Taxa were quite different from one module to another. Module A contained
many Euphausiacea, Ostracoda from three genus, and some gelatinous taxa
(Supp. Table VI). Module B was exclusively composed of Arthropoda (Supp.
Table VI). Module D included some Appendicularia and Thaliacea, among
other organisms (Supp. Table VI). Modules’ entire taxonomic composition
can be found in Supp. Table VII.
Relative abundances trends were highly variable among modules (Figure
5). They were very similar between day and night samples, except for
Module A (Wilcoxon-Mann-Whitney test; p < 0.001, Figure 6 &
Table 2), especially during the winter period (from November 2016 to
January 2017). All modules except A there were significant changes in
their relative abundances between molecular-based cluster samplings
(Kruskal-Wallis test, p < 0.05 except for module A: p =
0.182 ; Figure 6). Compared to the overall study period, module B was
relatively more abundant during the bloom period (molecular-based
cluster 2) while module D was relatively less abundant during the same
period (Dunn pairwise comparison test; Figure 6 & Table 2). Taxa
included in module C were relatively more abundant in BATS
mesozooplankton community during the summer stratification period
(molecular-based cluster 1) (p < 0.001, Figure 6 & Table 2).
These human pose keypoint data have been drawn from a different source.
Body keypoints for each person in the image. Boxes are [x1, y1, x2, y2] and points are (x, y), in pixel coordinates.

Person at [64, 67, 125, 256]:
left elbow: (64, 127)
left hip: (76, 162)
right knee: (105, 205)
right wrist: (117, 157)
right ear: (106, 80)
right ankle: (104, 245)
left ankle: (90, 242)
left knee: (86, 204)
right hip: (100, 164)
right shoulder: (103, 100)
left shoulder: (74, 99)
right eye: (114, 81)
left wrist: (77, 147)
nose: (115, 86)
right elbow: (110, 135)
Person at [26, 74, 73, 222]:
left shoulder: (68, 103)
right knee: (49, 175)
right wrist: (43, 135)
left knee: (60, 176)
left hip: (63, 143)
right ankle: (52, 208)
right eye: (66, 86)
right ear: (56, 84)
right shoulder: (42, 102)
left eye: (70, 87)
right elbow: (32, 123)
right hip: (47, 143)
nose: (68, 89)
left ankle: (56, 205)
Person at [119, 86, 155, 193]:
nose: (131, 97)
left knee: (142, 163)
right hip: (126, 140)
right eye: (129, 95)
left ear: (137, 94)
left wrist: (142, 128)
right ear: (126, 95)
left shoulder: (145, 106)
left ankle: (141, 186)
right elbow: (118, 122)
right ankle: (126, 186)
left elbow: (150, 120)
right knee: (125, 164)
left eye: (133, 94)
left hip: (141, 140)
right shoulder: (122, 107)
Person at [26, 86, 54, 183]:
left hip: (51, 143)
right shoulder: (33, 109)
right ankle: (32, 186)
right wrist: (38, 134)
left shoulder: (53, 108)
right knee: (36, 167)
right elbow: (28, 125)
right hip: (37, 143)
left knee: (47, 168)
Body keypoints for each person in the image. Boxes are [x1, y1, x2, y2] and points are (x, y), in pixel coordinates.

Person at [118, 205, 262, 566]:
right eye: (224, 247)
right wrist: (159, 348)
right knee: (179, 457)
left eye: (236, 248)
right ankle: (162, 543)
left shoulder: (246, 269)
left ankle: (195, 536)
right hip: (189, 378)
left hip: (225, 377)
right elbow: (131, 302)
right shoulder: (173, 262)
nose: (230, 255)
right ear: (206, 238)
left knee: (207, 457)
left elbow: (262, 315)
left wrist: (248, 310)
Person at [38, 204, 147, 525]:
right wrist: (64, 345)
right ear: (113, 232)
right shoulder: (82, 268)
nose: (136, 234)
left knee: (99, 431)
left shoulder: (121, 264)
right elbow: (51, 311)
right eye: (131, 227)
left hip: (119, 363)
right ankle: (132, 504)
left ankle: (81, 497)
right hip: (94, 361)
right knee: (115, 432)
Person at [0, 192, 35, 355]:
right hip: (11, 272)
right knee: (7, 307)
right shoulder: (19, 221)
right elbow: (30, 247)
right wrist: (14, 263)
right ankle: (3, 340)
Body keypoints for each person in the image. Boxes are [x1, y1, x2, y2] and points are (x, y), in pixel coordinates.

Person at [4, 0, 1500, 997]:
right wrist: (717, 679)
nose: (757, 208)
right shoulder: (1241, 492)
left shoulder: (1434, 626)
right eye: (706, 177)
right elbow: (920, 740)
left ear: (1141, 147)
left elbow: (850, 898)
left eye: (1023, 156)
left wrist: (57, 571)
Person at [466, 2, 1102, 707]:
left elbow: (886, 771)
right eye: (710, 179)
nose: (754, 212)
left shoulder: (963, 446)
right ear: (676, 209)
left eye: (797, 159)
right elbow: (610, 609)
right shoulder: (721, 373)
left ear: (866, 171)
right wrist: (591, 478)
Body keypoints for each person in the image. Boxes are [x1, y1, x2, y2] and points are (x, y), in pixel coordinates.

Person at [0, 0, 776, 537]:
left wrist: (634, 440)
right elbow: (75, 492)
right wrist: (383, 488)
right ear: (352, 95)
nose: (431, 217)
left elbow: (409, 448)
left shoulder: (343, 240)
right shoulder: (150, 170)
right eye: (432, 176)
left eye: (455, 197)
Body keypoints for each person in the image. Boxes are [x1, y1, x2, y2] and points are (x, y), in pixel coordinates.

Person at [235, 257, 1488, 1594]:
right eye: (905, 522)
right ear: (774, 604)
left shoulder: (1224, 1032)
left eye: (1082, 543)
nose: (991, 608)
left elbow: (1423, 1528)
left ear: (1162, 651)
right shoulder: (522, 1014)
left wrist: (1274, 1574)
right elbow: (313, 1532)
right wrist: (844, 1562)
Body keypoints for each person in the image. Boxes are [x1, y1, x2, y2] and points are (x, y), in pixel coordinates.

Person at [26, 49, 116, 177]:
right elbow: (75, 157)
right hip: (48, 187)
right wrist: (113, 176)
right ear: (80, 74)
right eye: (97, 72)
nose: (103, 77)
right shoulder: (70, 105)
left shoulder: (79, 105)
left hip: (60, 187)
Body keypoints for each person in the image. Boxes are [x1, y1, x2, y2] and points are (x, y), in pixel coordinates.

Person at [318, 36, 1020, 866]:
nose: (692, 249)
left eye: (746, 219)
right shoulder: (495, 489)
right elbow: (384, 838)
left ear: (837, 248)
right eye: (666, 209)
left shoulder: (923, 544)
Percentages of relative abundance from module F were steady and low
throughout the study period. Morphology differed also between modules
(Table 2). When ASVs from module E were more present, they tended to
increase the size and reduce the circularity (PC1 > 0) of
the overall mesozooplankton community. Sampling positions along the
second axis were significantly and positively correlated to percentages
of relative abundances of modules C and F (respectively +0.74 and
+0.55). Hence, when ASVs from these modules are more abundant, the
overall mesozooplankton community tended to be more transparent (PC2
> 0) than usual. Finally, Pearson’s correlation coefficient
was significantly positive between relative abundances of module D and
sampling positions along the third axis of the morphospace (+0.67). It
was negative between relative abundances of module F, and sampling
positions along the third axis of the morphospace (-0.54). Thus, the
overall mesozooplankton community appeared with folded appendices, or
was more composed of taxa without appendices (PC3 > 0) when
ASVs from module D are relatively more abundant, and inversely when
module F is relatively more present. Relative abundances of module E and
sampling positions along the first axis of the morphospace were
positively correlated (+0.56, Table 2). Finally, carbon export was
positively correlated to relative abundance of module D (+0.87) and
negatively correlated to modules C (-0.51) and F (-0.60).